У нас с сестрой были, конечно, на заводе и друзья. Там, в отличных домах жили многие семьи инженеров, но я помню только некоторых. Наши же друзья были Миша и Нина Лесниковы, они вечно у нас бывали, а мы у них; они, как мы, говорили по-французски, ездили летом за границу, и мы с ними играли в нашем саду во все летние и зимние игры, ставили детские спектакли, все, что тогда естественно полагалось. Помню, как давали мы вчетвером спектакль в зале нашего дома в пользу каких-то "погорельцев", это считалось очень хорошо и нужно; я была моложе всех, в то время мне было всего шесть лет, и потому исполняла немую роль; ставили интермеццо из оперы Пиковая Дама. Моя старшая сестра играла пастушку, Нина Лесникова — пастушка, а Миша — царя. Все они пели, и вполне прилично, и танцевали, я же была негритенком, который носит за царем драгоценности на подушке, чтобы соблазнить пастушку. Мне очень нравился голубой шелковый костюм и белый тюрбан на голове; лицо мне чем-то намазали — оно было совсем черное, и на нем выделялись толстые красные губы.

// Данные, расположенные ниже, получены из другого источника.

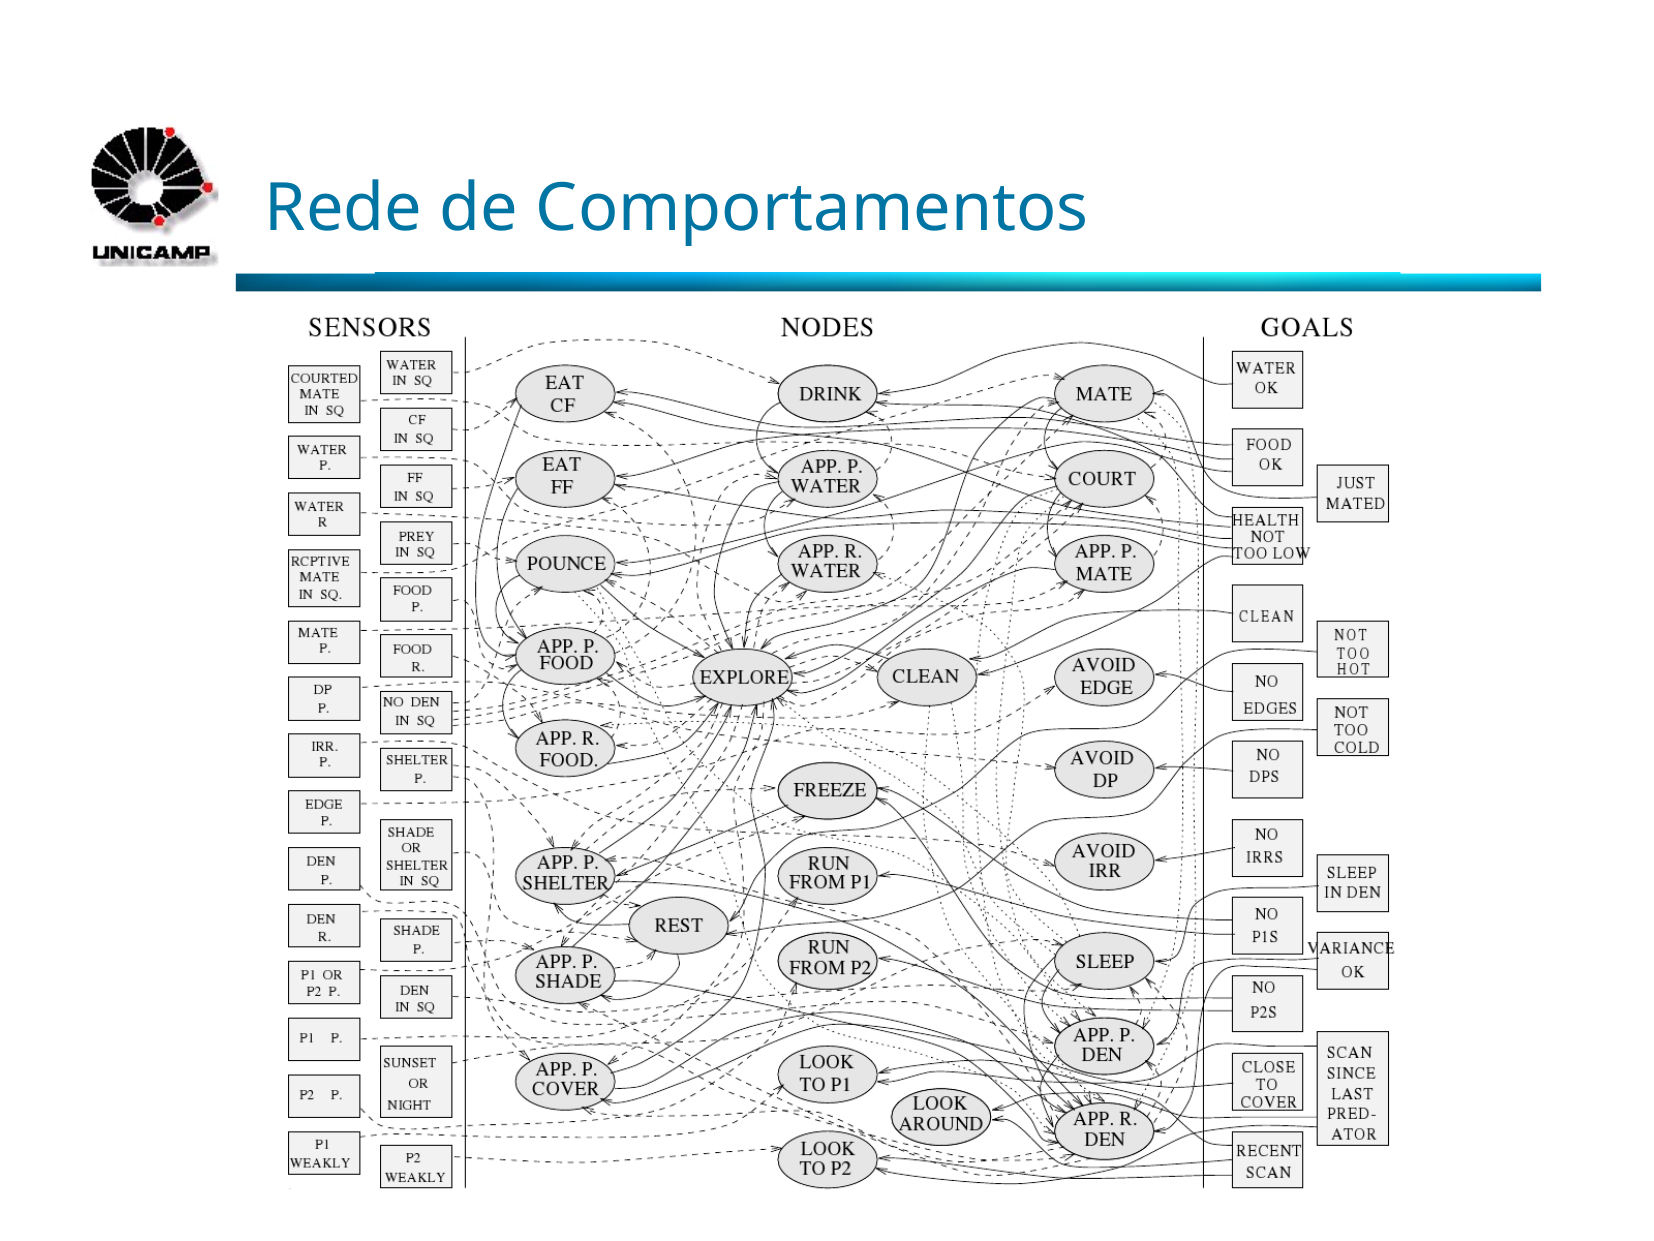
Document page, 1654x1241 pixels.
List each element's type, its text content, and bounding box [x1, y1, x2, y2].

picture [125, 272, 1654, 1211]
title Rede de Comportamentos [264, 42, 1534, 250]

Но, бывало, мы с сестрой и жестоко дрались, не хуже мальчишек, но это случалось редко и, в общем, мы жили дружно: мне было внушено всеми, что она старшая, а потому я должна ее во всем слушаться - что я и делала. Дальше, должны были слушаться мадмуазель, и уж редко, когда дело доходило до моей матери. А иногда, — это уж в виде особого исключения — какое-то событие выносилось на суд папы; мы ужасно этого боялись, умоляли ему не говорить...

 

- 43 -

а он как раз никогда резко не бранил, и уж просто никогда не наказывал. Вот такая иерархия подступа к родителям, в которой все старшие механически считаются лучше тебя и "лучше знают" — теперь давно кончилась. В этой системе было много плохого, но, конечно, как и во всякой системе, и положительное что-то. Мы твердо знали, что нельзя и что можно, что полагается и чего "не делают" и - знаменитая категория поступков: "ca ne se fait pas". Мы знали, что по этому принципу людей и судят. Почему так не полагается ? Ну, потому!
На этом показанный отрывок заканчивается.